# Problem:
Return the passage of the mailing-list message below from "It was the same" up to and including "fear everyone felt.", copied word for word.

____ Reading text

[PLUG-TALK] most common language spoken at home other than English or Spanish
David Mandel
dmandel at davidmandel.com
Wed Oct 20 02:50:14 UTC 2021
Rich,
It is a different world there (in the Holy Land), and the news always talks
about everything that is wrong and the violence that happens and what not -
and there certainly is room and need for improvement; but as you say most
people (Jews, Arabs, Persians, etc) understand one another and empathize
with one another and get along so much better than the media would have us
believe.
It was the same in Malaysia when I lived there in the 1970's. The country
was close to being at civil war at times, but still there really wasn't
much hate between the Malays and Chinese and Indians and others. There was
fear and misunderstanding, but relatively little hate. However, there was
always the potential that that little bit of hate or an accident by someone
could start a war which would then be fueled by the fear everyone felt.

________
____ Data entries

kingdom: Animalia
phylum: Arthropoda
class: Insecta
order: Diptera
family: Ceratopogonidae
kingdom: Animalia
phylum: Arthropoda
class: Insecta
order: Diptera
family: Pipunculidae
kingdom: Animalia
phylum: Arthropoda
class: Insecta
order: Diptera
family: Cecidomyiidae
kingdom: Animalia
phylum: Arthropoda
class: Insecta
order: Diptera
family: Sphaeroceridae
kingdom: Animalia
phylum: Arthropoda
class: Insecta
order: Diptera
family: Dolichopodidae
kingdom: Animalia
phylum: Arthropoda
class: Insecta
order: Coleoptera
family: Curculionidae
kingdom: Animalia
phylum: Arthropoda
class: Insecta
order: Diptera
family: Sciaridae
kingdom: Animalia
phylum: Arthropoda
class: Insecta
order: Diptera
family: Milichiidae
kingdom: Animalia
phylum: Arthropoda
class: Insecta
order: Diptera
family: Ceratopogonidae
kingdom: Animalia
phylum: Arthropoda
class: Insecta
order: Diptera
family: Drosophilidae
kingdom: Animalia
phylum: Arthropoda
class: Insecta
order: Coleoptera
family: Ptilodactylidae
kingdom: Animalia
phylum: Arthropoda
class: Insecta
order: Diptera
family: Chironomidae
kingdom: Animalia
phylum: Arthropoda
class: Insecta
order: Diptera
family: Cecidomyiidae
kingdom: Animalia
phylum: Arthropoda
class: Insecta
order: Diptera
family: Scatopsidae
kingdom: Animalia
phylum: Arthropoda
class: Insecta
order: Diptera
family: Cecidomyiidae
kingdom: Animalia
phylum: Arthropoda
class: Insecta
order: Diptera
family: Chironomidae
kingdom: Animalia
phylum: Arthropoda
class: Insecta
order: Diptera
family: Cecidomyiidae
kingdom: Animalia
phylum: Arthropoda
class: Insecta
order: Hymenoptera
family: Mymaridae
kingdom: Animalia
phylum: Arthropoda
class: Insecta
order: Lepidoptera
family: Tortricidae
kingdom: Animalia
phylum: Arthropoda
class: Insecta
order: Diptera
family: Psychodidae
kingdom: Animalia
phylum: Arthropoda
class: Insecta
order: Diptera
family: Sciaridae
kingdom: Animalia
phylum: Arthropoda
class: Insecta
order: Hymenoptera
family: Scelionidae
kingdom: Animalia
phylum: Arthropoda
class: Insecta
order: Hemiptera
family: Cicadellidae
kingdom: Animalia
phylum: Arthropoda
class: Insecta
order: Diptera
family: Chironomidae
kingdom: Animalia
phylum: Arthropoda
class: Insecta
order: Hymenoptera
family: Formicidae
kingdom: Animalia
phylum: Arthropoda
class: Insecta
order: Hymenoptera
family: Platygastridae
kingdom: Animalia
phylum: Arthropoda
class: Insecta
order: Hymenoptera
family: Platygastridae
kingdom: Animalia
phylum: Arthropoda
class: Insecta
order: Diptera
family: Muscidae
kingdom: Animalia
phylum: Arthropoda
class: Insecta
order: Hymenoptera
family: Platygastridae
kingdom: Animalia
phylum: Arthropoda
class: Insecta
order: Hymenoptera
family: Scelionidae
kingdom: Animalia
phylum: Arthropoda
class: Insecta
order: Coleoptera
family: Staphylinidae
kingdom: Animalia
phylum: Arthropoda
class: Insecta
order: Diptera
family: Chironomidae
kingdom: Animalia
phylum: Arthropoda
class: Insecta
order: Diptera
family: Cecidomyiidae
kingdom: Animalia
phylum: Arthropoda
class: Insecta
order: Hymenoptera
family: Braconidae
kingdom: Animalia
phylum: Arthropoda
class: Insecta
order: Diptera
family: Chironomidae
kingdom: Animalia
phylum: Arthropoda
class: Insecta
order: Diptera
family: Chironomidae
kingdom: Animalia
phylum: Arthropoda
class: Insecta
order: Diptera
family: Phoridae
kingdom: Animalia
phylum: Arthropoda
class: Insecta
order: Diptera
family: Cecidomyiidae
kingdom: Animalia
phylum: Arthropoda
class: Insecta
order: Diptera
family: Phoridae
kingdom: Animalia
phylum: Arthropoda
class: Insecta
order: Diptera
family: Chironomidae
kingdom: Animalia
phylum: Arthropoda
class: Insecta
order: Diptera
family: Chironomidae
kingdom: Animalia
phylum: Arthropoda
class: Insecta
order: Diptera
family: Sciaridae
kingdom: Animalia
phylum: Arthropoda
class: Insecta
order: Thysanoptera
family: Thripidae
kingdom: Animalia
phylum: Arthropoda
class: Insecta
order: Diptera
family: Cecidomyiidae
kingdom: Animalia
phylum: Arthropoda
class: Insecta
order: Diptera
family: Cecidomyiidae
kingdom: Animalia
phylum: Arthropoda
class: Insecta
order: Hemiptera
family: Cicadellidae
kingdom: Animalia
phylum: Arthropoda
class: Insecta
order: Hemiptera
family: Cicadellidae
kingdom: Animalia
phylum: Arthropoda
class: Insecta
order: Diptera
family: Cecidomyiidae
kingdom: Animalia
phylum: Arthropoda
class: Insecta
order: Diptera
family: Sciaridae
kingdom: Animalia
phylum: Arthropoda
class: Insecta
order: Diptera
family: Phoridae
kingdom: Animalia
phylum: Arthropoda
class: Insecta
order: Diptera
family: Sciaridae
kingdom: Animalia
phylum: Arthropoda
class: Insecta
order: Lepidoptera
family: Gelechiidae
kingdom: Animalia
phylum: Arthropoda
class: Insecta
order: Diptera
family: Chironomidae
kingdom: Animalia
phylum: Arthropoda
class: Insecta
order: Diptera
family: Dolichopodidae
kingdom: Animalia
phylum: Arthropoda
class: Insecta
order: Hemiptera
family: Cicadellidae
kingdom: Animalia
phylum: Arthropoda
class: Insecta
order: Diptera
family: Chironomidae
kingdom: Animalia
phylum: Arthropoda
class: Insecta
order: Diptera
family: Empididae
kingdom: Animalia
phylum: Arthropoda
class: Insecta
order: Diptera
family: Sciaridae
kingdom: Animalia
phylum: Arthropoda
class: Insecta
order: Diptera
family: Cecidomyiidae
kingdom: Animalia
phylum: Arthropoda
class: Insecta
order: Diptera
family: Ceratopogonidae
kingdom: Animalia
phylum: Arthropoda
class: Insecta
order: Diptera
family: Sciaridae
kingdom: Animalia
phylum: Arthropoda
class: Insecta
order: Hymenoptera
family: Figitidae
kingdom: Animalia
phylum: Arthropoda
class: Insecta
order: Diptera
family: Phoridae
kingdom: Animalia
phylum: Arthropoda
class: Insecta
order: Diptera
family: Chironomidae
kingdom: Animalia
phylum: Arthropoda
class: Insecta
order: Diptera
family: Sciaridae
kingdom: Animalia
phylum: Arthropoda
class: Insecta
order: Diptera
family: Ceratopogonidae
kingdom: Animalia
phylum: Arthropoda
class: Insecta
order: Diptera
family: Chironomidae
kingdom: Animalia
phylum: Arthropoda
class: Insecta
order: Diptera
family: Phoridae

________

# Exercise response:
It was the same in Malaysia when I lived there in the 1970's. The country
was close to being at civil war at times, but still there really wasn't
much hate between the Malays and Chinese and Indians and others. There was
fear and misunderstanding, but relatively little hate. However, there was
always the potential that that little bit of hate or an accident by someone
could start a war which would then be fueled by the fear everyone felt.